WORK INSTRUCTION 1:
List every person named in the text on Massachusetts farmland and food supply.
WORK INSTRUCTION 2:
Duplicate, word for word, the portion of the text on Massachusetts farmland and food supply that begins with the words containing "In 2019, a group" and ends with "England by 2030.".
WORK INSTRUCTION 3:
According to the text on Massachusetts farmland and food supply, what share of the food consumed in New England does New England Feeding New England aim to have produced in New England by 2030?

PROVIDED TEXT:
——
The APR came with some red tape — for example, the orchard needed to apply for a special permit with MDAR to host its annual 5K run, since the event doesn’t have a direct agricultural purpose — but Buerschaper said the funds have helped ease financial fears about “the growing pains [that] never really stopped.” CHP has already ripped up three acres of orchard trees in order to create denser rows and to broaden the apple harvest season by replanting a greater variety of trees.
Still, there’s more to plant, more cold storage to purchase and more to plan — especially as the food insecurity crisis intensifies and the demand for fresh produce grows. One in three adults in Massachusetts reported living in a food insecure household in 2023, and a study by the Greater Boston Food Bank showed that three-quarters of people who depend on two or more food assistance programs, like SNAP, still reported struggling with food insecurity.
Representative Paul Schmid of Westport, who chairs the state legislature’s joint committee on agriculture, believes these considerations are urgent for New England. “There’s great pressure to build more housing, and at the same time we’ve outsourced the production of our food to other parts of the country,” Schmid said. “We read increasingly about the drying up of the aquifer in the midwest, where a lot of wheat is grown, and we all know about the drought out in California. It just seems as though we ought to be trying to feed ourselves better.”
In 2019, a group of seven food system planning organizations proposed an initiative for increasing regional food production in alignment with this imperative. Their plan, New England Feeding New England, laid out an ambitious vision for the region with one banner goal: for 30% of the food consumed in New England to be produced in New England by 2030.
At the Massachusetts Food Systems Collaborative, the organization representing the Bay State in this coalition, executive director Kristina Pechulis said NEFNE is currently planning its approach to meeting this goal.
On the state level, the Collaborative was one of three partners in developing the Mass. Farmland Action Plan, which outlines the state’s farm strategy until 2050. The organization also has eight priority bills before the legislature related to strengthening the local food system, but Pechulis said that without public push behind a bill or a single focusing event — like a drought — the legislature is known to work at a glacial pace.
“If you have a hurricane, it moves anything that's related to hurricanes up in importance,” said Pechulis, who is a lawyer by training and taught food policy at Simmons University for ten years. “We have a housing crisis too, but we're going to have a food crisis if we keep selling a lot of our land.”
In July 2001, Dean Mazzarella stood on Pleasant St., where the road bends and slices across Sholan Farm in Leominster, and accepted a check from the state for $2.6 million and another for $1.58 million to purchase the farm and to conserve it as farmland in perpetuity.
——
SUPPLIED MATERIAL:
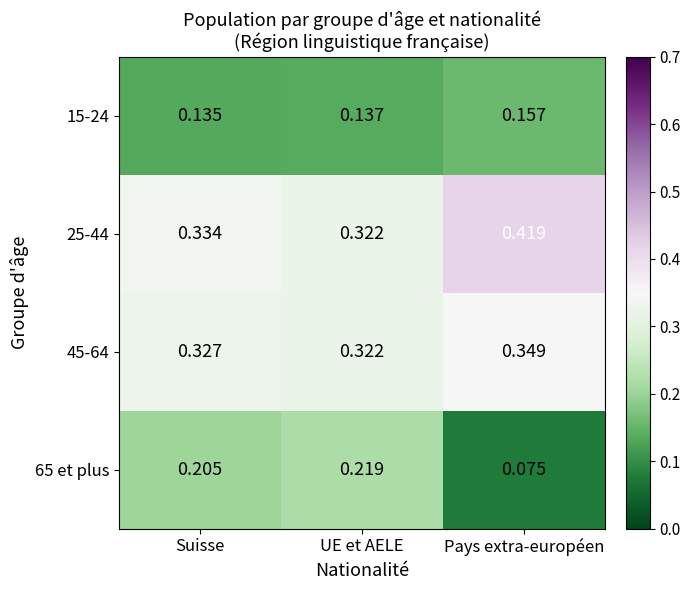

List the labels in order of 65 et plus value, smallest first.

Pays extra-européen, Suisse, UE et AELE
——
YOUR SOLUTION 1:
Buerschaper, Paul Schmid, Kristina Pechulis, Dean Mazzarella

YOUR SOLUTION 2:
In 2019, a group of seven food system planning organizations proposed an initiative for increasing regional food production in alignment with this imperative. Their plan, New England Feeding New England, laid out an ambitious vision for the region with one banner goal: for 30% of the food consumed in New England to be produced in New England by 2030.

YOUR SOLUTION 3:
30%